The problem is that I passionately hate training. Two weeks ago, I went for a full day of training for a programme that benefits former offenders, as they’re called here, who’ve just completed their prison sentences, and are trying to re-integrate into the society at large. It was exactly what I’d expected — and dreaded. Early on, we were divided into teams, each of which was given a huge piece of paper on which to write a definition of, for instance, mentoring. I suggested “teaching and guiding”, but my teammate (and, yes, I am paraphrasing) preferred “teaching and guiding someone so they make good life choices and stay out of trouble because it’s easy for ex-offenders to revert to earlier patterns of behaviour that aren’t good for them and isn’t good for the community”. There there followed an extended group consideration of our various definitions, during which I was acutely aware of precious hours of my golden years being irretrievably lost.

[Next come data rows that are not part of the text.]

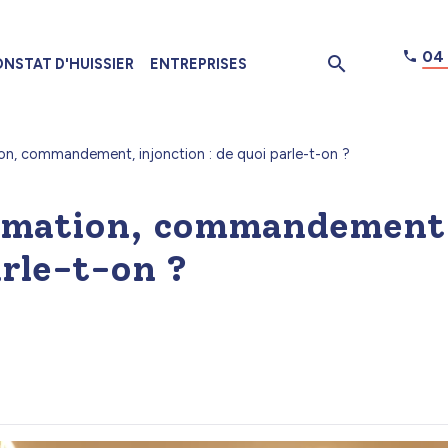
04 
NSTAT D'HUISSIER
ENTREPRISES
n, commandement, injonction : de quoi parle-t-on ?
mmation, commandement
arle-t-on ?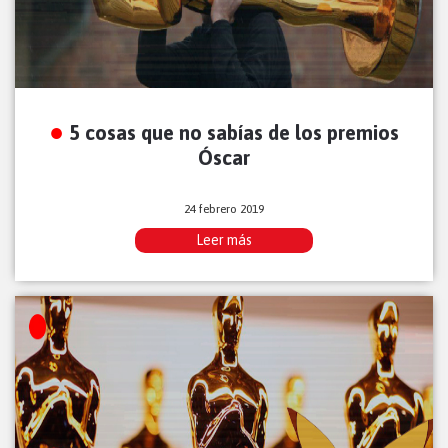
5 cosas que no sabías de los premios
Óscar
24 febrero 2019
Leer más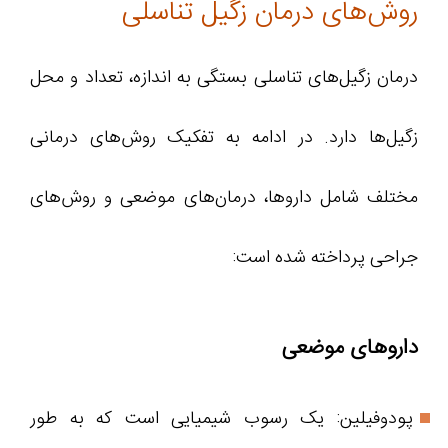
روش‌های درمان زگیل تناسلی
درمان زگیل‌های تناسلی بستگی به اندازه، تعداد و محل
زگیل‌ها دارد. در ادامه به تفکیک روش‌های درمانی
مختلف شامل داروها، درمان‌های موضعی و روش‌های
جراحی پرداخته شده است:
داروهای موضعی
پودوفیلین: یک رسوب شیمیایی است که به طور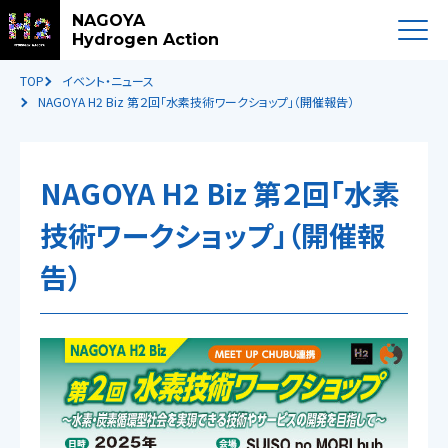
NAGOYA
Hydrogen Action
TOP
イベント・ニュース
NAGOYA H2 Biz 第２回「水素技術ワークショップ」（開催報告）
NAGOYA H2 Biz 第２回「水素
技術ワークショップ」（開催報
告）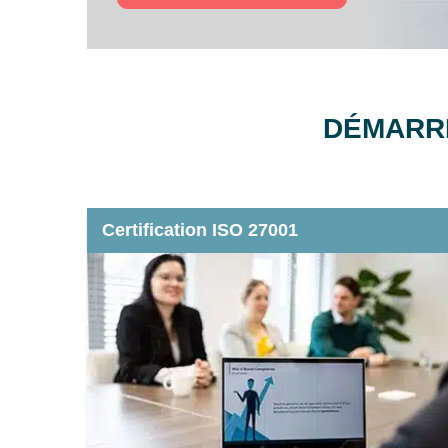
DÉMARRE
Certification ISO 27001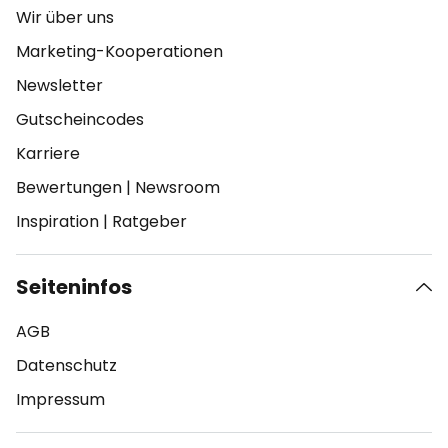
Wir über uns
Marketing-Kooperationen
Newsletter
Gutscheincodes
Karriere
Bewertungen
|
Newsroom
Inspiration
|
Ratgeber
Seiteninfos
AGB
Datenschutz
Impressum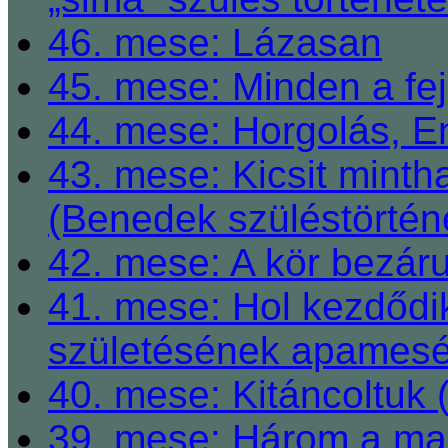
46. mese: Lázasan
45. mese: Minden a fej
44. mese: Horgolás, E
43. mese: Kicsit mint
(Benedek szüléstörtén
42. mese: A kör bezárul
41. mese: Hol kezdődi
születésének apamesé
40. mese: Kitáncoltuk 
39. mese: Három a ma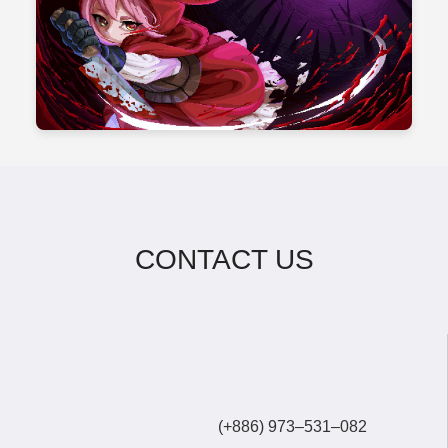
CONTACT US
(+886) 973–531–082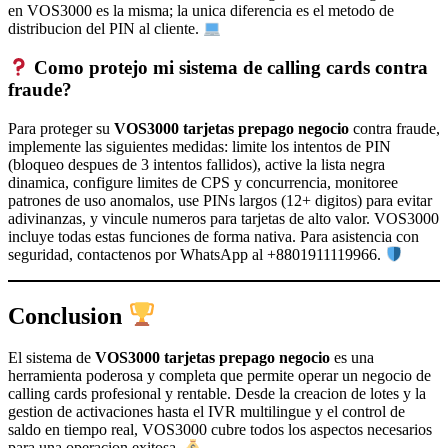
en VOS3000 es la misma; la unica diferencia es el metodo de
distribucion del PIN al cliente.
Como protejo mi sistema de calling cards contra
fraude?
Para proteger su
VOS3000 tarjetas prepago negocio
contra fraude,
implemente las siguientes medidas: limite los intentos de PIN
(bloqueo despues de 3 intentos fallidos), active la lista negra
dinamica, configure limites de CPS y concurrencia, monitoree
patrones de uso anomalos, use PINs largos (12+ digitos) para evitar
adivinanzas, y vincule numeros para tarjetas de alto valor. VOS3000
incluye todas estas funciones de forma nativa. Para asistencia con
seguridad, contactenos por WhatsApp al +8801911119966.
Conclusion
El sistema de
VOS3000 tarjetas prepago negocio
es una
herramienta poderosa y completa que permite operar un negocio de
calling cards profesional y rentable. Desde la creacion de lotes y la
gestion de activaciones hasta el IVR multilingue y el control de
saldo en tiempo real, VOS3000 cubre todos los aspectos necesarios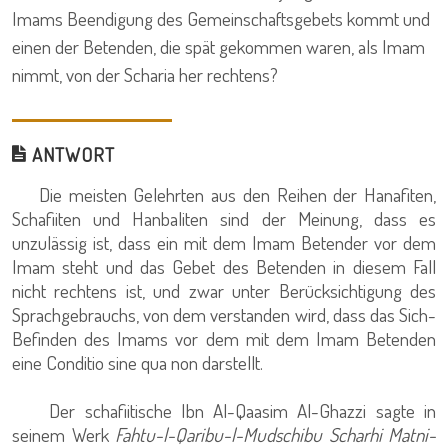
Imams Beendigung des Gemeinschaftsgebets kommt und
einen der Betenden, die spät gekommen waren, als Imam
nimmt, von der Scharia her rechtens?
ANTWORT
Die meisten Gelehrten aus den Reihen der Hanafiten,
Schafiiten und Hanbaliten sind der Meinung, dass es
unzulässig ist, dass ein mit dem Imam Betender vor dem
Imam steht und das Gebet des Betenden in diesem Fall
nicht rechtens ist, und zwar unter Berücksichtigung des
Sprachgebrauchs, von dem verstanden wird, dass das Sich-
Befinden des Imams vor dem mit dem Imam Betenden
eine Conditio sine qua non darstellt.
Der schafiitische Ibn Al-Qaasim Al-Ghazzi sagte in
seinem Werk
Fahtu-l-Qaribu-l-Mudschibu Scharhi Matni-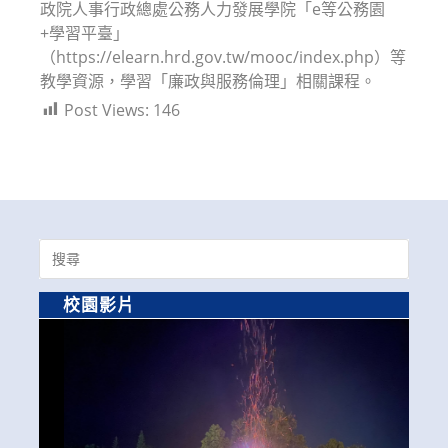
政院人事行政總處公務人力發展學院「e等公務園
+學習平臺」
（https://elearn.hrd.gov.tw/mooc/index.php）等
教學資源，學習「廉政與服務倫理」相關課程。
Post Views:
146
Search
for:
校園影片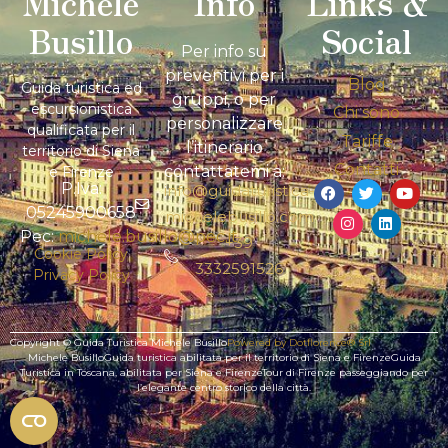
Michele
Info
Links &
Busillo
Social
Per info su
preventivi per i
Blog
Guida turistica ed
gruppi, o per
escursionistica
Chi sono
personalizzare
qualificata per il
Tariffe
l’itinerario
territorio di Siena
Contatti
contattatemi a:
e Firenze
P.Iva:
info@guidaturistica-
05245900658
michelebusillo.com
Pec:
michele.busillo@pec.it
+39
Cookie Policy
3332591526
Privacy Policy
Copyright © Guida Turistica Michele Busillo
Powered by Dotflorence® Srl
Michele BusilloGuida turistica abilitata per il territorio di Siena e FirenzeGuida
Turistica in Toscana, abilitata per Siena e FirenzeTour di Firenze passeggiando per
l’elegante centro storico della città.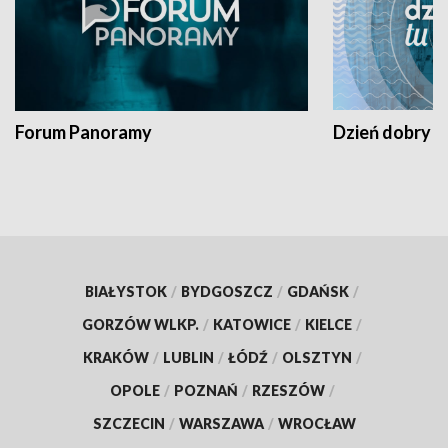
Forum Panoramy
Dzień dobry t
BIAŁYSTOK
/
BYDGOSZCZ
/
GDAŃSK
/
GORZÓW WLKP.
/
KATOWICE
/
KIELCE
/
KRAKÓW
/
LUBLIN
/
ŁÓDŹ
/
OLSZTYN
/
OPOLE
/
POZNAŃ
/
RZESZÓW
/
SZCZECIN
/
WARSZAWA
/
WROCŁAW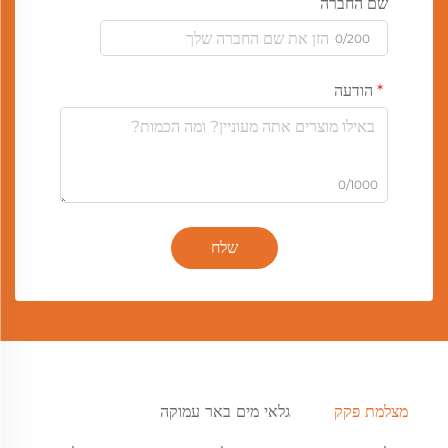
שם החברה
0/200
הודעה
0/1000
שלח
מצלמת פקק
גלאי מים באר עמוקה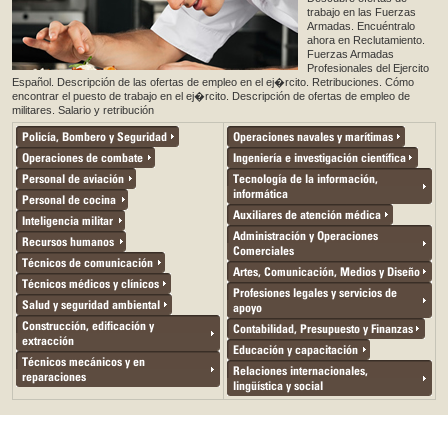
trabajo en las Fuerzas
Armadas. Encuéntralo
ahora en Reclutamiento.
Fuerzas Armadas
Profesionales del Ejercito
Español. Descripción de las ofertas de empleo en el ej�rcito. Retribuciones. Cómo
encontrar el puesto de trabajo en el ej�rcito. Descripción de ofertas de empleo de
militares. Salario y retribución
Policía, Bombero y Seguridad
Operaciones navales y marítimas
Operaciones de combate
Ingeniería e investigación científica
Personal de aviación
Tecnología de la información,
informática
Personal de cocina
Auxiliares de atención médica
Inteligencia militar
Administración y Operaciones
Recursos humanos
Comerciales
Técnicos de comunicación
Artes, Comunicación, Medios y Diseño
Técnicos médicos y clínicos
Profesiones legales y servicios de
Salud y seguridad ambiental
apoyo
Construcción, edificación y
Contabilidad, Presupuesto y Finanzas
extracción
Educación y capacitación
Técnicos mecánicos y en
Relaciones internacionales,
reparaciones
lingüística y social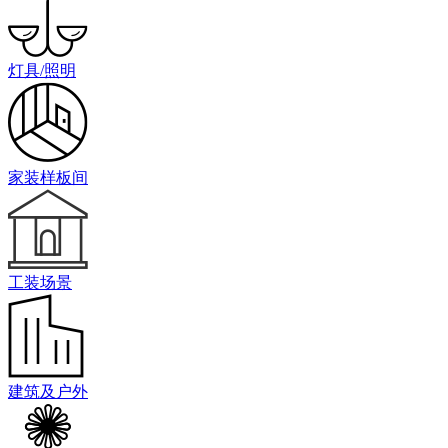
灯具/照明
家装样板间
工装场景
建筑及户外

There was, to be fair, a moment I enjoyed. As a group, we compiled a list of different kinds of physical abuse, one of which was drowning. (Drowning someone does indeed strike me as quintessentially abusive.) Then we had to divide up into little teams again, and make lists of signs of the different kinds of abuse. After my teammates and I had noted all the obvious ones, like bruises, welts, cuts, and so on, I proposed “bloated waterlogged corpse,” which I thought an unmistakable indication of someone having drowned. When the snooty young woman who’d appointed herself our little team’s spokesperson had to read that out, I managed to remain silent, but was unmistakably shaking with laughter. I don’t think the two instructors got the joke, or appreciated my amusedness.  
We learned that if our mentees couldn’t afford busfare to our meetings, it was strictly forbidden for us to transfer a few quid into their accounts, as our mentees would then be able, if they were really clever and devious, to ascertain our surnames and addresses, and cause all manner of trouble for the programme as a whole. I wondered aloud why the presumption was that the beneficiaries of our altruism would turn us so awfully. The two instructors exchanged a look that said, “Well, I don’t think we’ll be using this guy.” How dare I challenge their catastrophic expectations.

A long day, in not-pleasant and not-nearby Kings Cross, down the drain. And I’m still not helping anybody.